SNOWDROPS by A.D Miller
You move to a new place - city, country, continent. No one knows you or anything about you. You can become anything or anyone you want to be. You can leave behind the detritus of your old home/city/country/life and start again. You can live a life different from the one you left. The more different the place, the more different you can become.
Nick Platt is 30-something, a lawyer, who is now in his fourth year working and living in Moscow. He speaks Russian fluently, knows the city and feels he has a pretty good handle on the place. In the early 2000s, when the novel is set, the former Soviet republic is in the throes of embracing capitalism, creating oligarchs and millionaires overnight. Nick works for a company that aids this process - setting up and managing deals between Western funds and Eastern resources. Moving faster than the pace of change can keep up, it is hardly surprising that moral and ethical lines are crossed, and that the lines between good and bad, legal and illegal, moral and corrupt are blurred until they become indistinguishable. How easy is it for someone born and brought up in a straight line place like Britain with its centuries old justice system and Christian ethic, to be corrupted by a society where all the rules have recently been thrown away, living on your wits, and trying to outdo your opponents is really the only way to get ahead?
Quite by chance one day, or is it by chance, Nick meets two beautiful sisters. An intense romance and love affair develops between Nick and one of the girls, Masha. In true capitalist fashion Masha works for a mobile phone company in customer services, and her sister is a student who also waits tables part time. Or are they. They introduce Nick to their elderly aunt, Tatiana, who lives in a flat gifted to her by previous regimes. She wants to leave Moscow and retire to a new apartment block in the suburbs of Moscow. Nick's services as a lawyer are enlisted to help the transactions go smoothly. It becomes apparent fairly early on to the reader that something is not quite right in this set up, and it is also apparent to Nick that every step he takes in his relationships with these women takes him further off the true north of his moral compass, but yet he seems incapable of getting himself back on track.
At the same time as this little scenario is unfolding, the company he works for is involved in brokering a deal between a US bank and the Cossack who is acting for an energy company looking at drilling oil off the coast and piping it overland. Alarm bells are ringing all over the place, but again Nick and his partner, who is Italian, simply allow it all to happen. It is almost as if they have now been in Russia long enough to have had all the moral and ethical vestments of their previous lives fall off them. This is most marked when about half way through the story, Nick goes back to England for Christmas to see his parents, his siblings and their families. Yes, just like all good Russian novels and movies, they all seem to be set in the depths of winter and no one seems to be able to do winter quite like the Russians. The title 'Snowdrop' refers to a corpse that has been covered by snow over winter, and then as spring begins, the thaw reveals the body.

* * * * *

◆ **Given exercise A**
For each statement about the Snowdrops review, answer yes or no and quote the words of the review that decide it: (i) Nick is in his fourth year of working and living in Moscow; (ii) Masha waits tables part time; (iii) Nick's partner is Italian.
◆ **Given exercise B**
Reproduce word for word the part of the Snowdrops review from "SNOWDROPS by A.D" up to and including "you can become.".
The listing after this text is not needed for this work.

◆ **Data section**
* * * * *

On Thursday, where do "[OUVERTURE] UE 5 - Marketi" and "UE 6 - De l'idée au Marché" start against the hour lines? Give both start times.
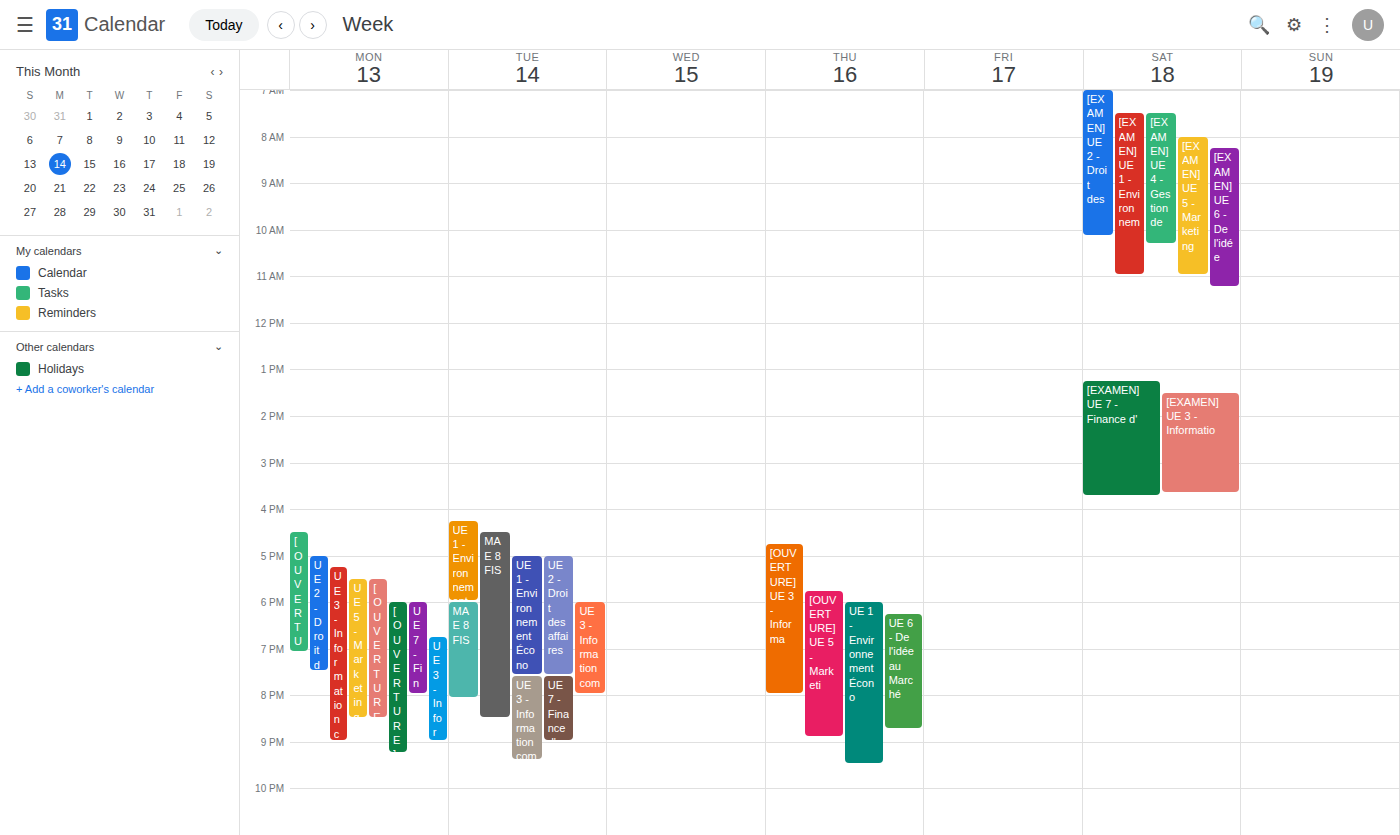
"[OUVERTURE] UE 5 - Marketi": 5:45 PM, neither: three quarters of the way from the 5 PM line to the 6 PM line. "UE 6 - De l'idée au Marché": 6:15 PM, neither: a quarter of the way from the 6 PM line to the 7 PM line.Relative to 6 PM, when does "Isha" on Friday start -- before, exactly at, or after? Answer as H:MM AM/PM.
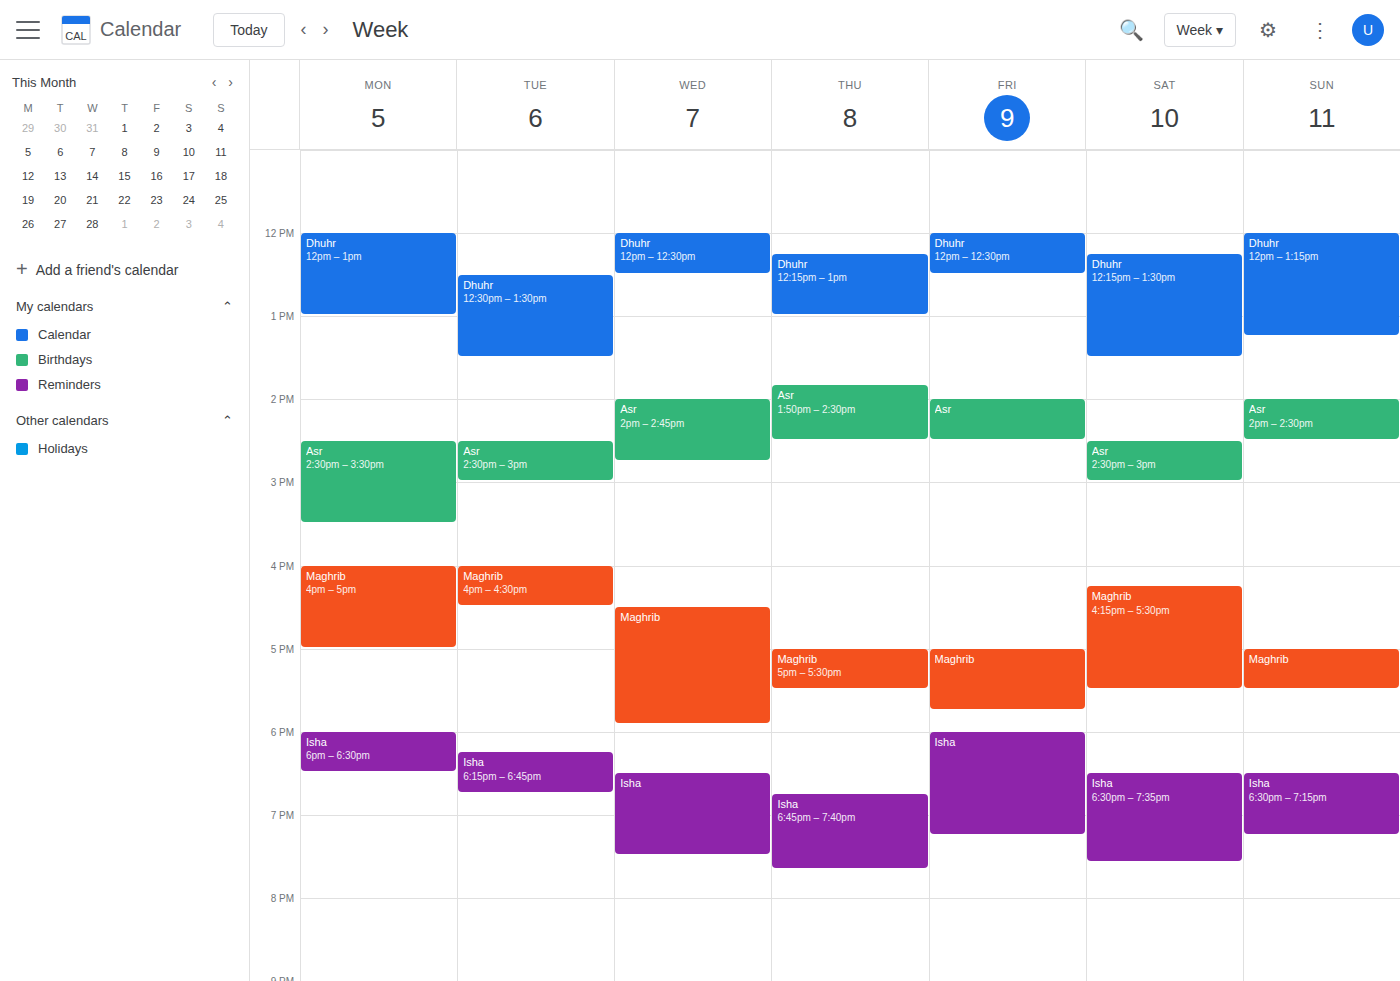
6:00 PM -- exactly at 6 PM, on the 6 PM line.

* * * * *

◆ **Result A**
(i) Yes: "now in his fourth year working and living in Moscow"
(ii) No: "Masha works for a mobile phone company in customer services, and her sister is a student who also waits tables part time"
(iii) Yes: "his partner, who is Italian"

◆ **Result B**
SNOWDROPS by A.D Miller
You move to a new place - city, country, continent. No one knows you or anything about you. You can become anything or anyone you want to be. You can leave behind the detritus of your old home/city/country/life and start again. You can live a life different from the one you left. The more different the place, the more different you can become.